Anders als andere Museen, die ihre Räume für Ressourcen an weniger sichtbaren Orten platzieren, haben wir unseren Raum für Ressourcen im Zentrum des Museums angesiedelt. Wir sammeln auch mehr individuell angepasstes Material und konzentrieren uns auf geschriebene Dokumente und Literatur sowie auf Kinderbücher. Besucher können diese Materialien ausleihen, wie in einer Bibliothek. Anders als öffentliche Bibliotheken kann dieses Museum jedoch Daten aus spezifischen Bereichen sammeln. Das ultimative Ziel des Ressourcenraums ist es, sich in eine Bibliothek in einem spezialisierten Bereich zu verwandeln. Wir haben auch die Tatsache berücksichtigt, dass es in der Nähe des Museums keine öffentliche Bibliothek gibt. Da es in der Stadt viele Multifunktionsflächen gibt, sollte es nicht zu überraschend sein, dass dieses Museum auch eine Bibliothek betreibt und hin und wieder Konzerte und Performances aufführt. Während der Schulferien berücksichtigen wir die Bedürfnisse der Eltern, die in dieser Gegend wohnen: Wir bieten dann Sonderprogramme an, darunter Bildungsprogramme für Kinder über das Lesen oder das Gesundheitsmanagement.

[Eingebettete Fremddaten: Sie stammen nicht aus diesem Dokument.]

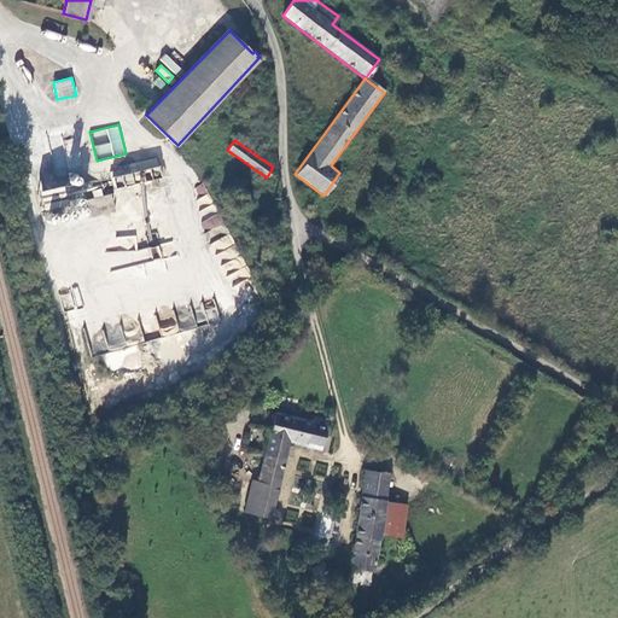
[(112,170),(118,188),(162,174),(156,157),(112,170)]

Welche Botschaft wollen Sie durch das National Hangeul Museum übermitteln?

Eine kürzliche Umfrage ergab, dass mehr als 60 Prozent der Koreaner stolz auf das Hangeul sind. Das trifft auch auf mich persönlich zu. Ich hoffe, dass das National Hangeul Museum einen Beitrag dazu leistet, seine Handlungen mit einer solchen Wertschätzung in Einklang zu bringen. Wäre es nicht großartig, wenn Sie mit einem Blick die Geschichte des gesamten Hangeul erfassen und neu über die Buchstaben und Silbenblöcke nachdenken könnten? Wenn Sie tatsächlich „Die richtigen Laute zur Unterweisung des Volkes“ und die handgeschriebenen Briefe von König Jeongjo mit Ihren eigenen Augen sehen könnten, nicht nur in einem Schulbuch? Die Existenz eines solchen Museums kann einen großen Unterschied machen, indem alle kulturellen Gegenstände mit Hangeul-Bezug an einem Ort und systematisch gesammelt und ausgestellt werden. Wir werden fortfahren, in dieser Hinsicht weitere Fortschritte zu erzielen.

Linguisten aus aller Welt prophezeien, dass rund die Hälfte der etwa 6500 Sprachen der Welt in naher Zukunft verschwinden werden. Wenn eine Sprache verschwindet, folgen auch ihr Schriftsystem und ihr Alphabet. Wenn dies der Fall ist, verschwindet auch die Kultur. Es besteht auch die Möglichkeit, dass das Hangeul verschwindet. Wenn ich dies berücksichtige, hoffe ich, dass die Leute Hangeul nicht einfach nur als einfaches Alphabet und eine Reihe von Silbenblöcken betrachten, sondern als ein Schriftsystem, das über das Überleben einer Kultur und ihrer gesamten intellektuellen Welt entscheiden kann.

Deshalb spreche ich immer wieder über die kulturellen Aspekte des Hangeul, auch wenn dies ein Museum über das Alphabet und das Bilden von Silbenblöcken ist. Da Schriftsysteme Instrumente zur Vermittlung von Kultur sind, bin ich der Überzeugung, dass es unsere Mission ist, uns weiterzuentwickeln und das Hangeul an unsere Nachkommen weiterzugeben. Ich hoffe, dass die Koreaner die selbe Auffassung vertreten.